This study investigates the feasibility of deploying large language models (LLMs) to replace data scientists in real-world biomedical data analysis. Method: We construct TCGA-CodeBench, the first 293-item data science coding benchmark grounded in multimodal TCGA genomic and clinical data. We systematically identify three critical capability gaps of LLMs in biomedical programming and propose chain-of-thought prompting and self-reflective iterative debugging—improving code accuracy by 21% and 11%, respectively. We further design a lightweight, expert-workflow-integrated LLM assistance platform. Contribution/Results: In a user study with five medical domain experts, 80% of tasks directly adopted LLM-generated code, with up to 96% code reuse, significantly accelerating analysis workflows; however, human oversight remained essential for final decision-making. Our work establishes a reproducible evaluation framework and a practical augmentation paradigm for LLM-powered precision medicine research.

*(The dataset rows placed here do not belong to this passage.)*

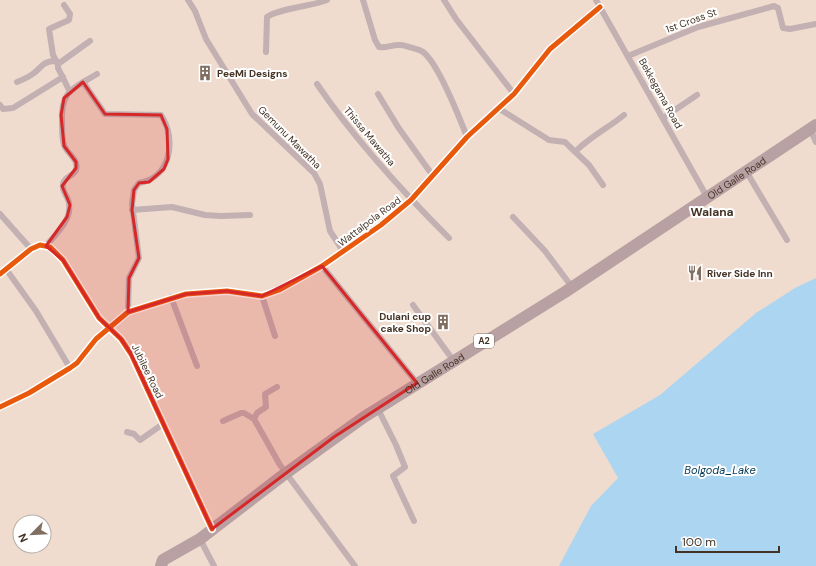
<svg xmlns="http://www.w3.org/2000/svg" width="816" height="566" font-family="'DM Sans',sans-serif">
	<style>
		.water { fill: #abd5f0 }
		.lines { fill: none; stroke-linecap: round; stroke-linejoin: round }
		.street { stroke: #c2b0b2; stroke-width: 6 }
		.highway { stroke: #b9a0a3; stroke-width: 12 }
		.cycleway-casing { stroke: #fff; stroke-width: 8 }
		.cycleway { stroke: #e8590c; stroke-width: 5 }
		.marked { fill: #d62828; fill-opacity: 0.2; stroke: #d62828; stroke-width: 3; stroke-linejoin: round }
		.labels { text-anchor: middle; stroke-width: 4; stroke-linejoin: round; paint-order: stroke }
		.shield { fill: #fff; stroke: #7c7066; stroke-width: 1 }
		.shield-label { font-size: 9px; font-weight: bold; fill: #443325 }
		.street-label { font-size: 10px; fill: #443325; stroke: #fff }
		.poi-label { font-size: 10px; font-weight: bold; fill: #443325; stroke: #fff; text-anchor: start }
		.water-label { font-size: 11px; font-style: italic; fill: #003854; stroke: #fff }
		.quarter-label { font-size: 12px; font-weight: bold; fill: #443325; stroke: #fff }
	</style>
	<rect width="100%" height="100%" fill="#f0dcce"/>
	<path class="water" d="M816,278V566H559L591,506L618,478L593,434L660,395L756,313L795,288Z"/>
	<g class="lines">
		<g class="street">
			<path d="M188,0L195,11L206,39L252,114L314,173L320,184L330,231L343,251"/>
			<path d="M363,0L375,40L379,47C388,49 395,42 406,46C411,48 419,49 423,52C438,63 460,119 467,137"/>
			<path d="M444,0L456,19L514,94"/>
			<path d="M596,0L707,197"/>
			<path d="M266,52L267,17C280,8 310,7 327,0"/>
			<path d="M628,56L698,27L774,6L778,8L783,28L790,29L816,24"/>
			<path d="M58,64L53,55L49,29L69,20L70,14L64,5"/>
			<path d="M17,82C22,80 29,77 34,73C42,67 43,61 55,61L58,64"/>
			<path d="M83,82L105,114L161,115C177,139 171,178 139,183L134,190L132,204L139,258L129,278L128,312"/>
			<path d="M317,84C355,140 401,190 449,238"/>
			<path d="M70,92L58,68V64L90,41"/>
			<path d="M378,94L398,127L433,176"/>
			<path d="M0,105L3,109L13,108L63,77"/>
			<path d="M498,108L549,140L565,142L569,146L589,165L603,185"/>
			<path d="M663,118L697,95"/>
			<path d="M810,129L816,142"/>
			<path d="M576,151C590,137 608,128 624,115"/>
			<path d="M746,171L787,240"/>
			<path d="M132,210L172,207L205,215L221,216L250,215"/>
			<path d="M0,214L31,249"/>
			<path d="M513,217L545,251L572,287"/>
			<path d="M46,246C55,235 72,220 69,204C69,197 61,192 63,184C64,175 80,176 76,163C74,156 66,152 64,145C62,139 62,130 62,124C60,91 72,89 97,74"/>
			<path d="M322,266L417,383"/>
			<path d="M6,269L36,311L70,368"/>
			<path d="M0,274L31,249L40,245L50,247L63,260L99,318L121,339L131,354L212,529"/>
			<path d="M262,296L275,336"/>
			<path d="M171,297L197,366"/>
			<path d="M413,305L453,360"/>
			<path d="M0,407L29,393L70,368L77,363L96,339L128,312L186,294L227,291L262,296L279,290L322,266L381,225L411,200L467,137L514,94L550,49L600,7"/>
			<path d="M378,409L396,445L405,467L393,476L414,521"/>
			<path d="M254,419L257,413L266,407L265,394L277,387"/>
			<path d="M223,421L241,413H244L254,419L280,465L355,566"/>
			<path d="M127,432L134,434L140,440L163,424"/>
			<path d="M200,539L214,566"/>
		</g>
		<path class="highway" id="s1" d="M161,566L163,560L200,539L282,476L364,417L565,292L816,125"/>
		<g class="cycleway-casing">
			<g id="cycleway">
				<path d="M0,274L31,249L40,245L50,247L63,260L99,318L121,339L131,354L212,529"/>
				<path d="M0,407L29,393L70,368L77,363L96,339L128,312L186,294L227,291L262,296L279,290L322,266L381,225L411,200L467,137L514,94L550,49L600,7"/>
			</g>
		</g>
		<use href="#cycleway" class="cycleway"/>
	</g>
	<path class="marked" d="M83,82L105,114L161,115L167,129L168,159L164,169L149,182L139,183L134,190L132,210L139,258L129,278L128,312L186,294L227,291L262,296L322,266L417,383L334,437L212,529L131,354L121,339L99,318L63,260L46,246L67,217L70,205L62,186L76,168V162L64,146L61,115L64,98Z"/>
	<defs>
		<g id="building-bare" transform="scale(1.2)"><path d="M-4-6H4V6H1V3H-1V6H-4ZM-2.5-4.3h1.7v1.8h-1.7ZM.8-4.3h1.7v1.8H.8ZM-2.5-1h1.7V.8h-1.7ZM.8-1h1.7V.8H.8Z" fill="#806e60" stroke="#fff" stroke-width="2.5" paint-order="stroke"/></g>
		<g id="restaurant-bare" transform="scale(1.2)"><path d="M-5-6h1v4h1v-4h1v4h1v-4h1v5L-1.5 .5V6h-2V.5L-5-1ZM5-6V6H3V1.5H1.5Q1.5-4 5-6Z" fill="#806e60" stroke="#fff" stroke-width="2.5" paint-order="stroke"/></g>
	</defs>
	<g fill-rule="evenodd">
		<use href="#building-bare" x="205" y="73"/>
		<use href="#restaurant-bare" x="695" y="273"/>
		<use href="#building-bare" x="443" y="322"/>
	</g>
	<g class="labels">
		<rect class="shield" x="474" y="334" width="20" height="14" rx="3"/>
		<g class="shield-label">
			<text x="484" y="344">A2</text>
		</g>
		<g class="street-label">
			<text transform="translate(691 20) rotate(-20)" y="4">1st Cross St</text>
			<text transform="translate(661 93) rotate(61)" y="4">Bekkegama Road</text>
			<text transform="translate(370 136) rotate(50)" y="4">Thissa Mawatha</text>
			<text transform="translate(290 137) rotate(45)" y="4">Gemunu Mawatha</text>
			<text dy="4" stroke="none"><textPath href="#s1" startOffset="696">Old Galle Road</textPath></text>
			<text transform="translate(369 221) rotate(-37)" y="4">Wattalpola Road</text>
			<text transform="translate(148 371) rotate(64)" y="4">Jubilee Road</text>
			<text dy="4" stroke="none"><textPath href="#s1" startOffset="336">Old Galle Road</textPath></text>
		</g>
		<g class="poi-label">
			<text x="217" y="77">PeeMi Designs</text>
			<text x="707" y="277">River Side Inn</text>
			<text x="431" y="320" text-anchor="end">Dulani cup<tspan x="431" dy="12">cake Shop</tspan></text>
		</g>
		<g class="water-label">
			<text x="720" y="474">Bolgoda_Lake</text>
		</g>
		<g class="quarter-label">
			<text x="712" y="216">Walana</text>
		</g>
	</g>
	<g transform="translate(32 534) rotate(246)"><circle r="19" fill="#ffffff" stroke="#b4ada8"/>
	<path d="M0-3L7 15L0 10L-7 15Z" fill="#806e60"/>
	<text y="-6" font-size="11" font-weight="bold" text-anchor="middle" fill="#443325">N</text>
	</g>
	<path d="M676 546v6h103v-6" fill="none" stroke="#443325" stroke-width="2"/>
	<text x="682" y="546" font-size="12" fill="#443325" stroke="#ffffff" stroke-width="3" paint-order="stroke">100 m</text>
</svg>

Data science plays a critical role in biomedical research, but it requires professionals with expertise in coding and medical data analysis. Large language models (LLMs) have shown great potential in supporting medical tasks and performing well in general coding tests. However, existing evaluations fail to assess their capability in biomedical data science, particularly in handling diverse data types such as genomics and clinical datasets. To address this gap, we developed a benchmark of data science coding tasks derived from the analyses of 39 published studies. This benchmark comprises 293 coding tasks (128 in Python and 165 in R) performed on real-world TCGA-type genomics and clinical data. Our findings reveal that the vanilla prompting of LLMs yields suboptimal performances due to drawbacks in following input instructions, understanding target data, and adhering to standard analysis practices. Next, we benchmarked six cutting-edge LLMs and advanced adaptation methods, finding two methods to be particularly effective: chain-of-thought prompting, which provides a step-by-step plan for data analysis, which led to a 21% code accuracy improvement (56.6% versus 35.3%); and self-reflection, enabling LLMs to refine the buggy code iteratively, yielding an 11% code accuracy improvement (45.5% versus 34.3%). Building on these insights, we developed a platform that integrates LLMs into the data science workflow for medical professionals. In a user study with five medical professionals, we found that while LLMs cannot fully automate programming tasks, they significantly streamline the programming process. We found that 80% of their submitted code solutions were incorporated from LLM-generated code, with up to 96% reuse in some cases. Our analysis highlights the potential of LLMs to enhance data science efficiency in biomedical research when integrated into expert workflows.